At Visa, Johnson is in charge of the firm’s vast sponsorship portfolio, which includes all global Olympics rights. The 2018 Olympic Games featured some of Visa’s most innovative marketing techniques yet, including the distribution of commemorative pins and stickers that enabled Olympic spectators and athletes to make quick payments at over 1,000 touch-free payment terminals. Along with product placement, Johnson’s company also focused on player sponsorships, compiling a team of 54 athletes to star in advertisements and represent the Visa brand during the Olympics. Johnson’s expertise allowed Visa to continue its dominance as one of the most recognizable brands at the Games.

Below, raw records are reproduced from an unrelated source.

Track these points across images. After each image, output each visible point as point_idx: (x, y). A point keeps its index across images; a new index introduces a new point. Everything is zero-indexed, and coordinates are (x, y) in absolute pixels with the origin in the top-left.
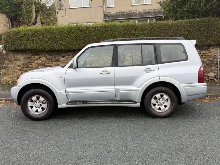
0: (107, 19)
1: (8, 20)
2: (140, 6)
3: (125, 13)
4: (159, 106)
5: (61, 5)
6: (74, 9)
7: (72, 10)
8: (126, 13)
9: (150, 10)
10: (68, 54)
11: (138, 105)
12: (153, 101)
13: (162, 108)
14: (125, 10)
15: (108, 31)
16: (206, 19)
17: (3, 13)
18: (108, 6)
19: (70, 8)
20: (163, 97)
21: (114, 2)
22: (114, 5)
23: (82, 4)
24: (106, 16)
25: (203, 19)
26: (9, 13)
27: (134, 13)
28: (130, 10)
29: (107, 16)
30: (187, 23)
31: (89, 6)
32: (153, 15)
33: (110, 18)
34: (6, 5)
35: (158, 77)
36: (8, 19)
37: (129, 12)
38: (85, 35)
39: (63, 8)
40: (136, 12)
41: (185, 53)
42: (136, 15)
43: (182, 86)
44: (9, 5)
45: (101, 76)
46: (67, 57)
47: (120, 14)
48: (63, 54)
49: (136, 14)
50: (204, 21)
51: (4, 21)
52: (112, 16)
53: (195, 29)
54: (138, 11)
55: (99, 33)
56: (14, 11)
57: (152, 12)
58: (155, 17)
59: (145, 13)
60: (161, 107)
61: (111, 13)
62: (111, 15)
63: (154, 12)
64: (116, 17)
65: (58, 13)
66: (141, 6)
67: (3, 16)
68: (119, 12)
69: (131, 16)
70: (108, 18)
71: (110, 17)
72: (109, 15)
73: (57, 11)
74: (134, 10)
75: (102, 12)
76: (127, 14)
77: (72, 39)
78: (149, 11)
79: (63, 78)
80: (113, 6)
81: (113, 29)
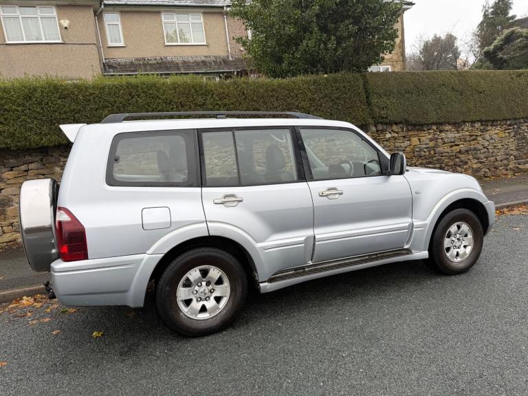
0: (109, 72)
2: (183, 48)
3: (151, 62)
6: (18, 47)
7: (12, 47)
8: (155, 62)
9: (206, 57)
10: (28, 158)
14: (150, 56)
15: (139, 96)
16: (339, 75)
18: (110, 44)
19: (8, 42)
21: (124, 35)
22: (125, 42)
23: (40, 35)
24: (107, 66)
25: (333, 75)
27: (172, 62)
28: (163, 55)
29: (111, 67)
30: (306, 82)
31: (60, 41)
32: (214, 69)
37: (162, 59)
38: (75, 107)
40: (177, 62)
42: (177, 66)
46: (23, 167)
47: (141, 62)
48: (11, 161)
49: (177, 64)
50: (336, 81)
52: (123, 67)
53: (321, 95)
54: (181, 59)
55: (115, 102)
57: (210, 63)
58: (219, 73)
59: (197, 64)
61: (119, 60)
62: (119, 64)
63: (215, 62)
64: (132, 69)
66: (186, 48)
68: (137, 60)
69: (166, 69)
70: (114, 72)
71: (117, 68)
72: (114, 65)
74: (171, 55)
76: (158, 63)
77: (35, 118)
78: (203, 59)
80: (122, 44)
81: (151, 92)
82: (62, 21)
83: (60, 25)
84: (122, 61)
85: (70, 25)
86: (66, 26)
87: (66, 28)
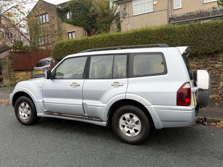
0: (171, 22)
1: (84, 33)
3: (194, 14)
4: (128, 129)
5: (125, 14)
6: (137, 16)
7: (135, 17)
8: (196, 13)
11: (104, 123)
12: (122, 122)
13: (132, 131)
14: (194, 10)
17: (81, 26)
18: (175, 8)
19: (134, 15)
20: (133, 118)
21: (182, 2)
22: (182, 6)
23: (145, 10)
24: (170, 20)
26: (86, 26)
27: (206, 12)
28: (201, 9)
29: (173, 19)
31: (153, 11)
33: (176, 21)
34: (83, 19)
35: (125, 93)
36: (85, 31)
37: (201, 11)
39: (127, 16)
41: (163, 65)
42: (208, 14)
43: (154, 107)
44: (86, 19)
45: (71, 88)
47: (189, 15)
49: (209, 12)
51: (82, 34)
52: (179, 18)
56: (90, 24)
60: (130, 130)
61: (178, 15)
62: (177, 18)
64: (183, 19)
65: (122, 22)
67: (81, 29)
68: (187, 14)
69: (202, 16)
70: (174, 21)
71: (175, 19)
72: (175, 18)
73: (121, 19)
74: (206, 8)
75: (167, 16)
76: (198, 14)
79: (42, 88)
80: (181, 7)
82: (154, 2)
83: (153, 4)
84: (179, 16)
85: (157, 3)
86: (155, 4)
87: (155, 5)
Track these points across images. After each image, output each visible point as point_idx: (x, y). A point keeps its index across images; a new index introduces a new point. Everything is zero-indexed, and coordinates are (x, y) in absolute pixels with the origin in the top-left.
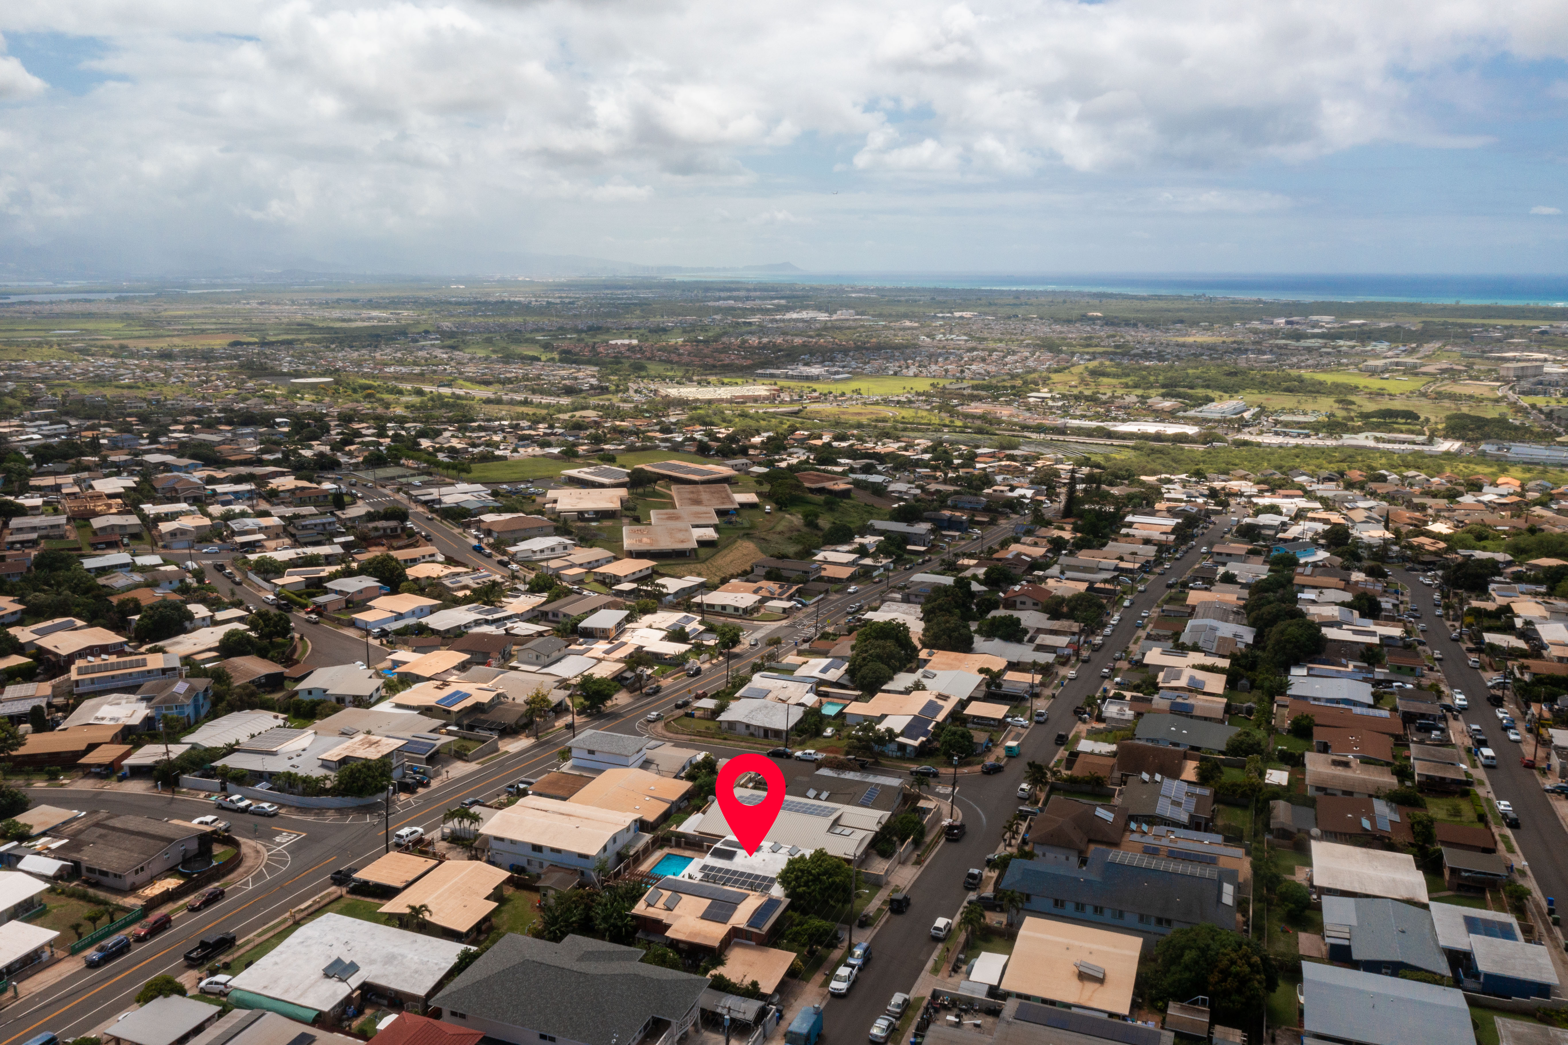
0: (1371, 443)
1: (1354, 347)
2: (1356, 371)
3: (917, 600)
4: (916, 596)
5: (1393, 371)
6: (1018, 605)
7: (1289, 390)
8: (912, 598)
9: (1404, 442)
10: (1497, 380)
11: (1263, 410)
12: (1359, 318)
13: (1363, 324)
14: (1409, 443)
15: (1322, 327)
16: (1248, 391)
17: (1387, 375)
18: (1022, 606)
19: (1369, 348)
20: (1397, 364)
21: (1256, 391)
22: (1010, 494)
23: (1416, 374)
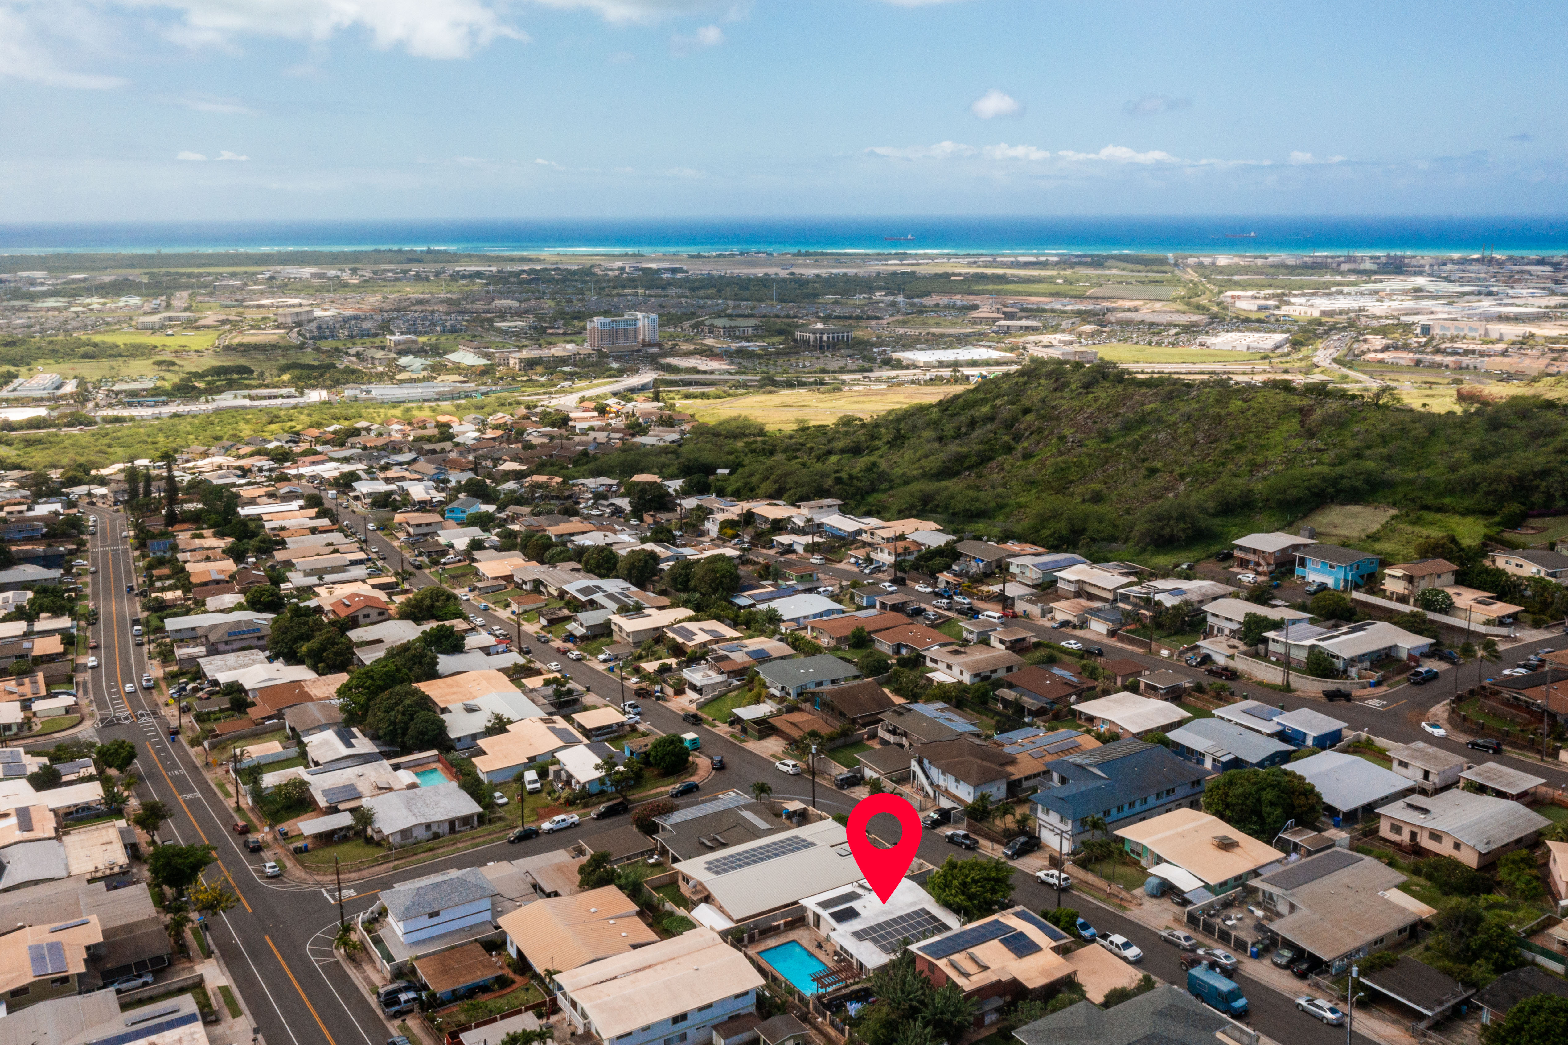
0: (247, 402)
1: (104, 304)
2: (132, 330)
3: (228, 647)
4: (226, 643)
5: (171, 327)
6: (361, 620)
7: (86, 356)
8: (221, 647)
9: (275, 397)
10: (278, 327)
11: (82, 382)
12: (79, 273)
13: (85, 280)
14: (283, 397)
15: (42, 284)
16: (42, 361)
17: (170, 332)
18: (367, 620)
19: (121, 304)
20: (170, 319)
21: (51, 361)
22: (31, 514)
23: (198, 328)
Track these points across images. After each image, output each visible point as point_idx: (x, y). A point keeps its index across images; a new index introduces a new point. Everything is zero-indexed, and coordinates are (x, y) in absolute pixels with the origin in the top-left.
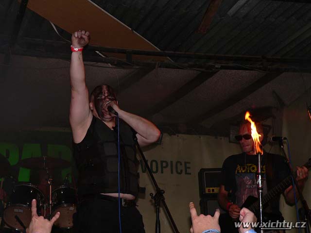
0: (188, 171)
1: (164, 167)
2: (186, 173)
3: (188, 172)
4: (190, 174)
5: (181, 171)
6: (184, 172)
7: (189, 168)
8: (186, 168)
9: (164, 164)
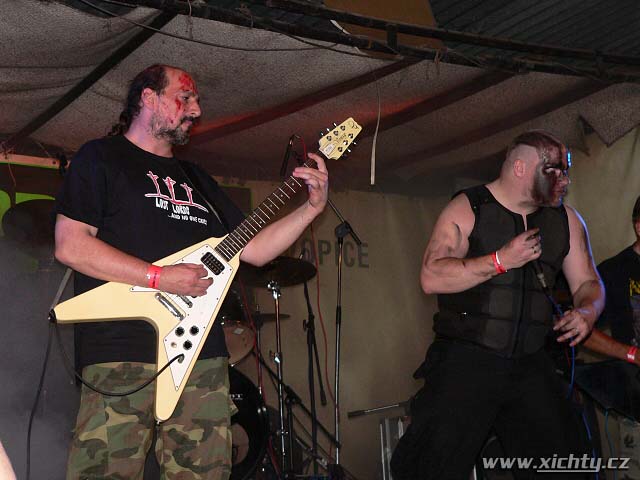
0: (364, 260)
1: (325, 253)
2: (361, 265)
3: (364, 263)
4: (367, 266)
5: (353, 260)
6: (357, 262)
7: (366, 255)
8: (361, 255)
9: (325, 247)
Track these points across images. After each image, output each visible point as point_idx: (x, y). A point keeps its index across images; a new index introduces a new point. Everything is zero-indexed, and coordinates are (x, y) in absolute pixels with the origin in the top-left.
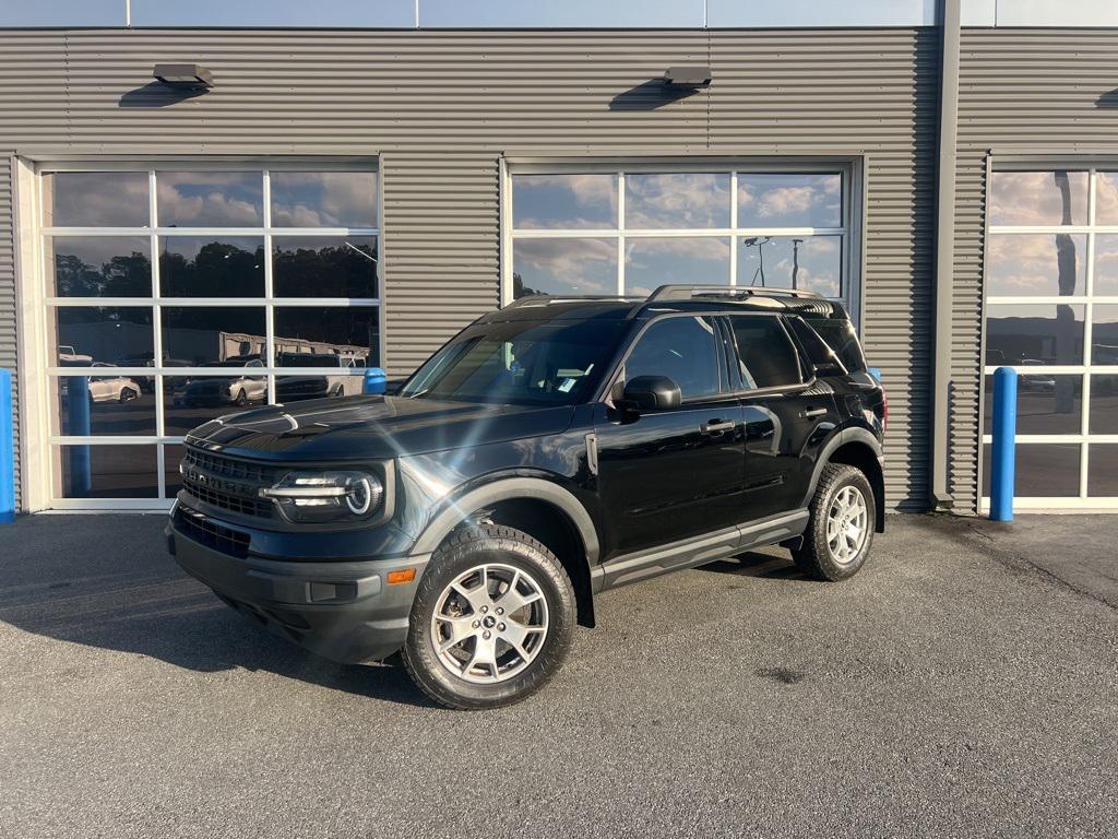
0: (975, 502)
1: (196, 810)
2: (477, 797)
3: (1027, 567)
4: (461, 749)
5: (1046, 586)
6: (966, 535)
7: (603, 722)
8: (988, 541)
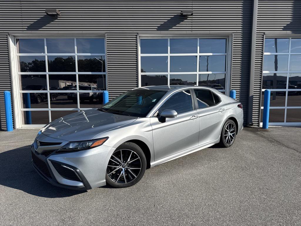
0: (258, 124)
1: (71, 209)
2: (144, 204)
3: (274, 141)
4: (138, 191)
5: (279, 146)
6: (257, 133)
7: (173, 183)
8: (263, 134)
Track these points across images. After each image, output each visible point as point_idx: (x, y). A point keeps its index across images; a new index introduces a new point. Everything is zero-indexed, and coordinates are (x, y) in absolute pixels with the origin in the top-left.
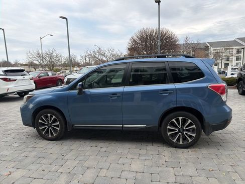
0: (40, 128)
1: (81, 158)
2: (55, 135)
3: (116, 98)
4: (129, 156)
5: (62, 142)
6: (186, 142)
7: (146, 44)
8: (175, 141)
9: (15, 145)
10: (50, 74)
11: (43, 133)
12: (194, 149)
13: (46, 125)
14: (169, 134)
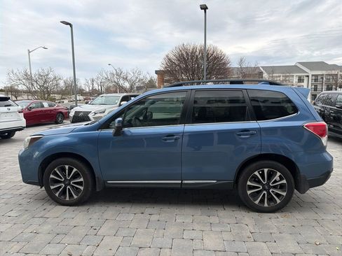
0: (52, 187)
1: (125, 232)
2: (75, 197)
3: (173, 141)
4: (197, 227)
5: (87, 207)
6: (272, 204)
7: (187, 66)
8: (257, 202)
9: (12, 214)
10: (46, 104)
11: (57, 195)
12: (284, 214)
13: (61, 182)
14: (249, 192)
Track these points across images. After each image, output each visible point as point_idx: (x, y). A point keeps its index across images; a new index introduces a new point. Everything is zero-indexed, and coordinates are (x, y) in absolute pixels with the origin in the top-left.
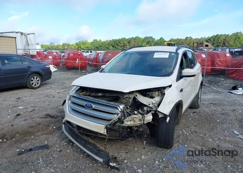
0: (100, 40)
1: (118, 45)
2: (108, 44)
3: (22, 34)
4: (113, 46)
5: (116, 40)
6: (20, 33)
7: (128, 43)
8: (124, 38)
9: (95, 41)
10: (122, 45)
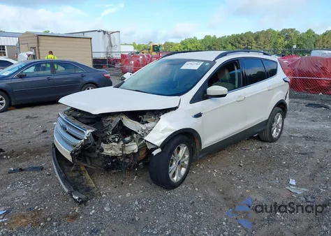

Angela Ruggiero, Co-Founder & Managing Partner, Sports Innovation Lab & Executive Board Member, International Olympic Committee

Angela Ruggiero shared insights from her experience managing the Sports Innovation Lab at the MSBC last year, speaking on the panel “Technology & Innovation: Optimizing Athlete Performance.” Like Johnson, Ruggiero also competed in the Olympics. She was a member of the U.S. women’s ice hockey team from 1998 through 2010, earning a gold medal in 1998, a silver in 2002 and 2010 and a bronze in 2006. After her playing career, Ruggiero was elected to the IOC Athletes’ Commission in 2010. In this role, she utilized her business skills to professionalize the commission and her influence quickly spread throughout the USOC and IOC.

Throughout her time as a member of the IOC, Ruggiero played a direct role in the 2018 Olympics. She initially made an impact by serving on the Bid Evaluation Commission that selected PyeongChang and later ensured that events ran smoothly as a member of the Coordination Commission for this year’s Olympics. During the Olympic Games last month, Ruggiero played an important role in representing athletes by working to push their interests, even in tricky cases such as the Russian doping scandal. In order to handle the doping issue, she took multiple viewpoints into consideration in order to represent global opinions. She also used her platform to praise the joint Korean women’s ice hockey team, suggesting they win the Nobel Peace Prize due to the sacrifices they had to make and the global impact of their unity. At the end of the Olympics, Ruggiero had the honor of awarding the U.S. women’s hockey team their gold medals, a fitting reward for the positive impact she has had on USA Hockey and the Olympics as a whole.